The ECJ has followed the Advocate General’s opinion delivered in February. This therefore means that when determining the number of redundancies at an “establishment”, an employer should consider the unit to which the employees are assigned to carry out their duties rather than to the business as a whole. This means that employers will not have to consult with employees across multiple branches where only a small number of staff are at risk of redundancy at each “establishment”.  Whilst the Unions argued that regarding each store as an “establishment could lead to unjust and arbitrary results”, the ECJ noted in its judgement that an alternative interpretation would be contrary to the directives’ objectives of ensuring comparable protection for workers’ rights and rendering the burden of costs comparable in the different Member States. The ECJ also indicated that to require consultation with a single worker of an establishment because they could be aggregated with workers at other establishments would be contrary to the ordinary meaning of the term “collective redundancy”.

The case will now be returned to the Court of Appeal to consider whether the stores in this case can be classified as separate establishments, and it seems likely that the Court of Appeal will now reverse the EAT decision.

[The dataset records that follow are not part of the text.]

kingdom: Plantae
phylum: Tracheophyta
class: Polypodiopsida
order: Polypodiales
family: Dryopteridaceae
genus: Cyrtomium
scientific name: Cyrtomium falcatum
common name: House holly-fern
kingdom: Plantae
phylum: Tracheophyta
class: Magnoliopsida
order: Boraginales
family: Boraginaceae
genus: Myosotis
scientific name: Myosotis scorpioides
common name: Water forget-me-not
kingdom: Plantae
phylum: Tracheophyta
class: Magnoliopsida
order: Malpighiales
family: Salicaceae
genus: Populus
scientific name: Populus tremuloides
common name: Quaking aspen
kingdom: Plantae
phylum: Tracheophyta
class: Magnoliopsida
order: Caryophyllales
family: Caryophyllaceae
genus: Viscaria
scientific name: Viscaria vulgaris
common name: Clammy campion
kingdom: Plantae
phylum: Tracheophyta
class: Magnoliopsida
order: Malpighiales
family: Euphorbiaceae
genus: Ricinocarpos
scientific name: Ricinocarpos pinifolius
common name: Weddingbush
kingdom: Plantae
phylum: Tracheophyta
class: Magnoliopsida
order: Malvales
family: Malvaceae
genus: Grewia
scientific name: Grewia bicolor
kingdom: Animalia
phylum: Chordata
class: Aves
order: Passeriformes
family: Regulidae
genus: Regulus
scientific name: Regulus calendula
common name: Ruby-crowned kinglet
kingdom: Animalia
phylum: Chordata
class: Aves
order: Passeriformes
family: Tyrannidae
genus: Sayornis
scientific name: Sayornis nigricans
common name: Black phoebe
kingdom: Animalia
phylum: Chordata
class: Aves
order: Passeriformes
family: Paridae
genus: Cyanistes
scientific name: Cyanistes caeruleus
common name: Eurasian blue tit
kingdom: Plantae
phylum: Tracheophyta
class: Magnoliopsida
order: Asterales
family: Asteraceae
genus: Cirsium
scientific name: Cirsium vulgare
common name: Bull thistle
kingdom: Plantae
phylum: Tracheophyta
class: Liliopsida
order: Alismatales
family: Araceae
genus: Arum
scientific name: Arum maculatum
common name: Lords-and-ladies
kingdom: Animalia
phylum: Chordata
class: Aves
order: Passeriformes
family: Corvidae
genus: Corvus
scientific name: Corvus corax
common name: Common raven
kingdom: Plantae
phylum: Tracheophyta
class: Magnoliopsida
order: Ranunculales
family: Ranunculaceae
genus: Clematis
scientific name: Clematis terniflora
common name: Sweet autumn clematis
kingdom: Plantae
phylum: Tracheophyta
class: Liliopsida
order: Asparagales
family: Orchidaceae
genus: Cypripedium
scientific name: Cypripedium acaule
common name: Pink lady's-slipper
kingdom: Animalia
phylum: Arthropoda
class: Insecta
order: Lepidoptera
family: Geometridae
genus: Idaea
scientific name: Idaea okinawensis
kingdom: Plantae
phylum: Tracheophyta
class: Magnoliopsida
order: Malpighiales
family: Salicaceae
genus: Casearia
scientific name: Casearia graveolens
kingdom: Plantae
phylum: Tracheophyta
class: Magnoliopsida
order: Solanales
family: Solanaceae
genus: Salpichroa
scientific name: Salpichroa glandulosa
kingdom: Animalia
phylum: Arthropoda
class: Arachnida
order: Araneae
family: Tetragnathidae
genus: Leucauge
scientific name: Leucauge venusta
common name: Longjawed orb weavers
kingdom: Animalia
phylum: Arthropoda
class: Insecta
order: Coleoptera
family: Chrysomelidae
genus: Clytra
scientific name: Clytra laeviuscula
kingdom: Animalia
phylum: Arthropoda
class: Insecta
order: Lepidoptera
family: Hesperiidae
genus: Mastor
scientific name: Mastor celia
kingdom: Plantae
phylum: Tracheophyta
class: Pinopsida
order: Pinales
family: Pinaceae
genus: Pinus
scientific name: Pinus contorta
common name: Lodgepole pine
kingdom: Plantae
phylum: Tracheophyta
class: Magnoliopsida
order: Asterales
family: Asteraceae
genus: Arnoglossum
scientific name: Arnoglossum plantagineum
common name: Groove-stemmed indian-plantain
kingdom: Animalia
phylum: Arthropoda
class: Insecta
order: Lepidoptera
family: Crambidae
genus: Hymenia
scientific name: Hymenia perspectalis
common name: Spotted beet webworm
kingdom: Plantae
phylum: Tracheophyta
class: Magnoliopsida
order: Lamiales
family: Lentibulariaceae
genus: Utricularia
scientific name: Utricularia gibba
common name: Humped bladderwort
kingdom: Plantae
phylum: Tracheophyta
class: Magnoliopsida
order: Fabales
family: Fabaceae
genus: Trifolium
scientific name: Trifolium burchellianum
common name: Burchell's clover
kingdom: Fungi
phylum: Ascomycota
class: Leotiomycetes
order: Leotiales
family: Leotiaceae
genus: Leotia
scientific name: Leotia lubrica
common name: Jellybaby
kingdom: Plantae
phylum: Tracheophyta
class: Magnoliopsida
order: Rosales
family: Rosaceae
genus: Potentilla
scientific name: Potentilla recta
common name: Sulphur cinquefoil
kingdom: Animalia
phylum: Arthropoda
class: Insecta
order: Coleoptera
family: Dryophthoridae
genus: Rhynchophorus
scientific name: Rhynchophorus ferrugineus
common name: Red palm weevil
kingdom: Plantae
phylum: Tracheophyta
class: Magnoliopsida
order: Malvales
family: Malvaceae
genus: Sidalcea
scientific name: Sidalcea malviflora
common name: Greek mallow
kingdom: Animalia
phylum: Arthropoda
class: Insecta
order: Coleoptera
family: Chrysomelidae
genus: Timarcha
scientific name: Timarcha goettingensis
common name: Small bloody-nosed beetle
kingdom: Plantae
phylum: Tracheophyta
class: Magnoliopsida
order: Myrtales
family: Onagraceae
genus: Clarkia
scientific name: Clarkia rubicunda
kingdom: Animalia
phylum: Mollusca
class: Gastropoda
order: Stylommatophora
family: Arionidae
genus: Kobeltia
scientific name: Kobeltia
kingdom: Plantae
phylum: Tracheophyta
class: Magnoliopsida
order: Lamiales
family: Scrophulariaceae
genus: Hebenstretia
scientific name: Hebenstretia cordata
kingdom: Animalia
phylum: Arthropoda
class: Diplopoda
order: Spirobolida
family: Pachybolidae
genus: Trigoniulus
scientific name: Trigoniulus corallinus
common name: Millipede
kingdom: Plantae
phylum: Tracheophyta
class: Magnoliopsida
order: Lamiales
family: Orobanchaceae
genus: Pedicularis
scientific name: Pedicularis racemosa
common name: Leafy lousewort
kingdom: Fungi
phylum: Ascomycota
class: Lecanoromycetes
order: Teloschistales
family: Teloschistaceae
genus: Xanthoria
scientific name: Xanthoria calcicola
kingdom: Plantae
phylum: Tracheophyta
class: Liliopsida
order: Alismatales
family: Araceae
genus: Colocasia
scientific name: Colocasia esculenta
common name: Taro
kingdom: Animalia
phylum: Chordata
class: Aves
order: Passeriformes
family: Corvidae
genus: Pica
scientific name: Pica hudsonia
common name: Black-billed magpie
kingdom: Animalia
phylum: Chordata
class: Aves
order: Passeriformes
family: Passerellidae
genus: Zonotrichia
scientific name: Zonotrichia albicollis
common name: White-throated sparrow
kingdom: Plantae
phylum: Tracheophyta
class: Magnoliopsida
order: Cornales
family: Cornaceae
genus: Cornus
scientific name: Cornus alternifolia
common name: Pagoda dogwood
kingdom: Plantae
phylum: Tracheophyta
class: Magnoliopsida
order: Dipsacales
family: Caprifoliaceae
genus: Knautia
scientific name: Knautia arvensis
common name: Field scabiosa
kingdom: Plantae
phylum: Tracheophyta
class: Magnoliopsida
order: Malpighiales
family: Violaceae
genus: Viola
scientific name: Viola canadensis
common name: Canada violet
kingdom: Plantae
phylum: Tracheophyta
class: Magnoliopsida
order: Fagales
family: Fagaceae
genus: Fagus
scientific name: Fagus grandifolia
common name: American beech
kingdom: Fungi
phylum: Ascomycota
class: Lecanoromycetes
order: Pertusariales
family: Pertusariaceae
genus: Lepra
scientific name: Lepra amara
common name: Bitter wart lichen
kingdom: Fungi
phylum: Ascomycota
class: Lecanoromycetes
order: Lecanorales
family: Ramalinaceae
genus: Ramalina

Larger employers who have employees at a number of sites will welcome this judgement as, if the ECJ had followed the EAT decision, they could have found themselves (as they should have been doing since the EAT decision) in a state of almost constant collective consultation with the headache of co-ordinating redundancies over multiple sites spread over a wide geographical area. The judgement also restores the link between the triggers for collective consultation and individual establishments which recognises that collective redundancies potentially have a much greater impact where they are concentrated in particular workforces and local areas.